═════ EXTRACT TO READ
## Wordnet Lemmatizer
Lemmatization technique is like stemming. The output we will get after lemmatization is called ‘lemma’, which is a root word rather than root stem, the output of stemming. After lemmatization, we will be getting a valid word that means the same thing.

NLTK provides WordNetLemmatizer class which is a thin wrapper around the wordnet corpus. This class uses morphy() function to the WordNet CorpusReader class to find a lemma. Let us understand it with an example −


### Why use lemmatization?
- Needed when word meaning matters (e.g., sentiment analysis, machine translation, question answering).
- Handles irregular forms better (e.g., went → go, better → good).

In [1]:
## Q&A,chatbots,text summarization
import nltk
nltk.download('punkt')   # for sentence tokenization
nltk.download('punkt_tab')
nltk.download('wordnet')      # main WordNet corpus
nltk.download('omw-1.4')      # optional: multilingual WordNet (for better coverage)
══════════
WHAT NEEDS TO BE DONE
According to the lemmatization text, which function does the WordNetLemmatizer class use to find a lemma? Rely only on the lemmatization text, not on the data, for what comes next.
═════ RECORDED INFORMATION
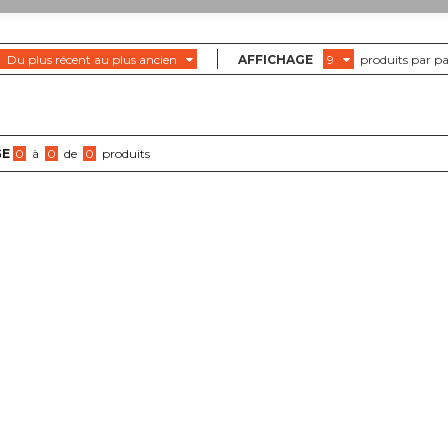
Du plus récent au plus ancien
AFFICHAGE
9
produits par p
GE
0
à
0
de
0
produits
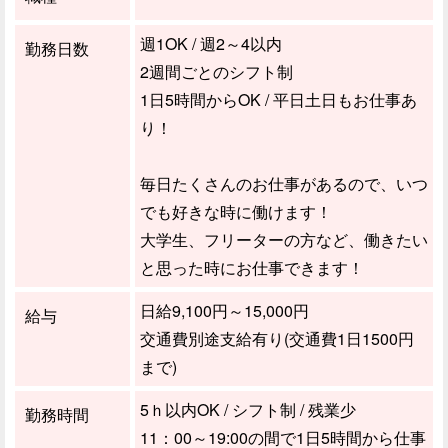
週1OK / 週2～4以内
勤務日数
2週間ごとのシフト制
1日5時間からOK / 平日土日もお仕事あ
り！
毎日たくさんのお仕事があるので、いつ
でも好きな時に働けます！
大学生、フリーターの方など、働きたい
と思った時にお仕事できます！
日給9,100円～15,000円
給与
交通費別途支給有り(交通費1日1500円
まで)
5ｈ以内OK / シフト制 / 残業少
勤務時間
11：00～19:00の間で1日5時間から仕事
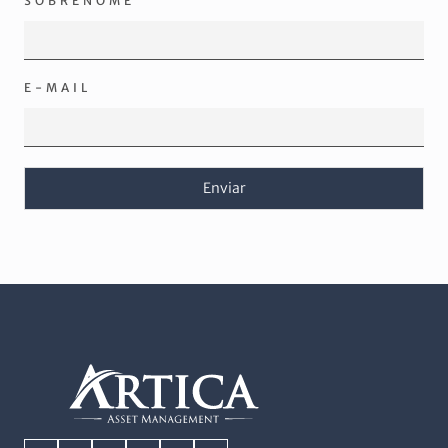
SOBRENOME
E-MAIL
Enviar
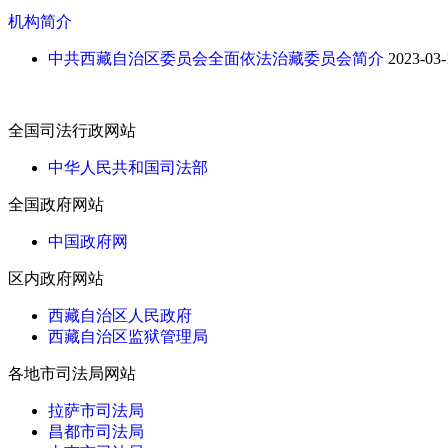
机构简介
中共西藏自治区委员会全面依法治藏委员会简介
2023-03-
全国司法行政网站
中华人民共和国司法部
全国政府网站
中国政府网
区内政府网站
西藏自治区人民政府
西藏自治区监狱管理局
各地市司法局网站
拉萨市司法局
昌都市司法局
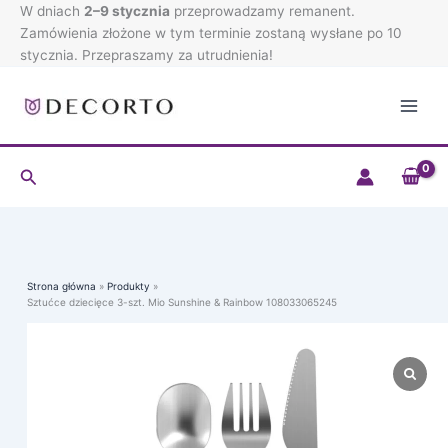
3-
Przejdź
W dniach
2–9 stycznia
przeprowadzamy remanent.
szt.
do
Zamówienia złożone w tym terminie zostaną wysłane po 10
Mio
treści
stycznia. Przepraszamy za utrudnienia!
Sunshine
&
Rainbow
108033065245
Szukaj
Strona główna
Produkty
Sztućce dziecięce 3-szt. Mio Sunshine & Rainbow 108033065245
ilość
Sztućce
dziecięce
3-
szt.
══════════
═════ RECORDED INFORMATION
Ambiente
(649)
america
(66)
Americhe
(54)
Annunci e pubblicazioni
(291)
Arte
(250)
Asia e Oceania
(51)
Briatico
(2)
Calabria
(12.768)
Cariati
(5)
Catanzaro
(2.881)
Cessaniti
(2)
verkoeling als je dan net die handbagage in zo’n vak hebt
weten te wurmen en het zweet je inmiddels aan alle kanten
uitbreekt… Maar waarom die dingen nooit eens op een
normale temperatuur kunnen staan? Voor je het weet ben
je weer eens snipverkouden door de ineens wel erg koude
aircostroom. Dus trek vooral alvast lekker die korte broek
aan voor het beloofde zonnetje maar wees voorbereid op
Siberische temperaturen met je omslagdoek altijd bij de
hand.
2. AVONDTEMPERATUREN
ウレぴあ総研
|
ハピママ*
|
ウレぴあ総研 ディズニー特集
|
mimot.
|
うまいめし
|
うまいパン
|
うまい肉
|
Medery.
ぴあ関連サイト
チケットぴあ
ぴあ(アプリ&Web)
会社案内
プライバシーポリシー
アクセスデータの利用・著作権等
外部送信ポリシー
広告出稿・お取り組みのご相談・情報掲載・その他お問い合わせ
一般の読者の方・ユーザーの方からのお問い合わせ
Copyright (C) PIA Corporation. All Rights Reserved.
══════════
═════ RECORDED INFORMATION
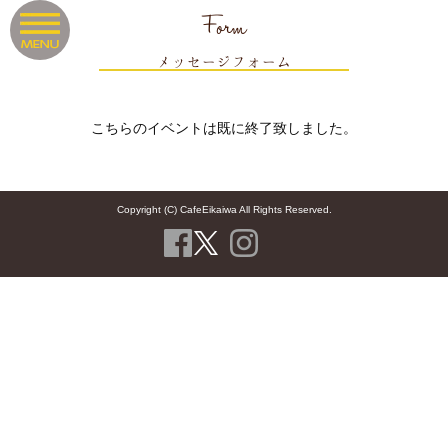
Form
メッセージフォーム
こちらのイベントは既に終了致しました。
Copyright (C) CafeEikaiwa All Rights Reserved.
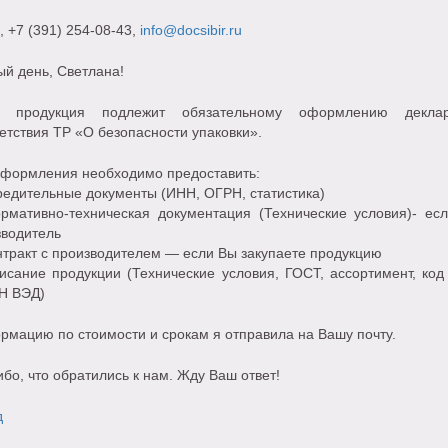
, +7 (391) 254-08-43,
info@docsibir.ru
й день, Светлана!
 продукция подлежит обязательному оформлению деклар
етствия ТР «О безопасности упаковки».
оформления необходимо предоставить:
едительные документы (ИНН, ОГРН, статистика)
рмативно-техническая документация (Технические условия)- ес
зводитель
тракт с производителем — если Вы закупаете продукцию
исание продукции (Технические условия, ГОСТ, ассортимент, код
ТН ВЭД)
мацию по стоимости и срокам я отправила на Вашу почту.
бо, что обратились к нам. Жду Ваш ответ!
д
══════════
ANSWER TO THIS TASK
It uses the morphy() function to the WordNet CorpusReader class.